As, apparently, was Chris Moyles, despite gossip that he wasn’t best pleased about being booted out after nine years.
“He was one of the first to text me,” Nick remembers. He checks his iPhone. “It says: ‘You must be very giddy. Enjoy today. Let’s go for a pint.’ So we did.”
His show will be different. There will be more music, less chat and – blessed relief – no posse laughing at his jokes. “But I’m not too different from Chris,” he counters. “We’re warm, northern and can talk about anything. My friend Hannah asked if I’m going to speak properly. I said probably not. I’m not going to change the way I speak.”
Why should he? Sara Cox – who he’s still besotted with – didn’t. “I’ve asked her to take me for a brew and tell me how to do a breakfast show. I get more nervous around her than I do around Lady Gaga. All I want to do is make her laugh. I told her at the Brits when I was drunk that I loved her. She said: ‘Okaaay.’”
Luckily, he’s more level-headed around other stars. He did Gaga’s first interview outside the States in 2008 while at T4. She was wearing a rubber swimming costume and stripped off in the dressing room they were sharing in front of Nick’s parents.
“My parents were down in London and at work with me that day,” he explains. “Dad found it terrifying that she had her nipples out in front of him. But she was real and smart.”
Forever single
Grimmy is reluctant to make a big deal of or be defined by his sexuality, but he doesn’t hide the fact that he is gay.
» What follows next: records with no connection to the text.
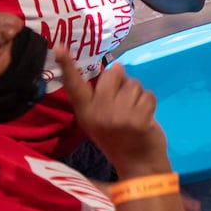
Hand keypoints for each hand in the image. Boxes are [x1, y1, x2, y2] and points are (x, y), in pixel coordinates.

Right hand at [57, 47, 170, 177]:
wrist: (138, 165)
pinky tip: (146, 118)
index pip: (73, 85)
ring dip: (138, 94)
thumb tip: (115, 67)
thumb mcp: (100, 119)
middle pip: (113, 73)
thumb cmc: (119, 138)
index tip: (59, 46)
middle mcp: (98, 112)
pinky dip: (150, 103)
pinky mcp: (138, 120)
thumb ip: (101, 96)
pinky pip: (149, 95)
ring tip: (135, 112)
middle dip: (123, 80)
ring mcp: (118, 117)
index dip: (67, 65)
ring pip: (134, 84)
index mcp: (85, 112)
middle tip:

Given his relentless schedule, it’s perhaps understandable he’s “forever” single, as he puts it, although that’s as much to do with him being picky as anything else.
He explains: “I’m quite fickle. I obsess over people for a week then find them irritating. Plus, people think I’m lying if I say I can’t go out because I have to work, but I do.
“I’d have to go out with someone who works the same shifts as me. I’d have to go out with my producer Matt.”
He’s finished his steak and has guests waiting downstairs. As the waiter clears his plate, he asks Nick’s name so he can let them in. He probably won’t need to do that next time.
● Nick hosts Radio 1’s Breakfast Show from 6.30am tomorrow, and will present Radio 1’s Teen Awards on October 7.
Nick’s celeb pals
The Grim truth
Who are your dream dinner party guests?
Beth Ditto, Alan Carr, Rihanna, Eminem and Snoop. I’d cook Jamie Oliver’s sea bass with pancetta.
What’s your most treasured possession?
A naked picture of Eminem. He’s holding a firework that looks like his willy.
Biggest regret?
Not being confident when I was at uni.
What superpower would you like?
The ability to always have a stocked fridge without getting fat or ever going shopping.
The closest you’ve come to death?
In Egypt on holiday. I was parasailing on a shoddy old boat.
Last snog?
Last week. I’m not telling you who with!
What’s your guilty pleasure?
Brucie’s The Price Is Right.
Worst habit?
Not paying attention.
What would your last supper be?
McDonald’s quarter pounder with cheese, large fries, large Diet Coke and sweet-and-sour dip, with a cheeseburger for a starter.
What makes you angry?
When I’m hungry or slightly too hot.
What does love feel like?
I don’t think I’ve been in love. I guess it must be really nice.
Friends would describe you as…
Annoying, loud, forgetful and loyal.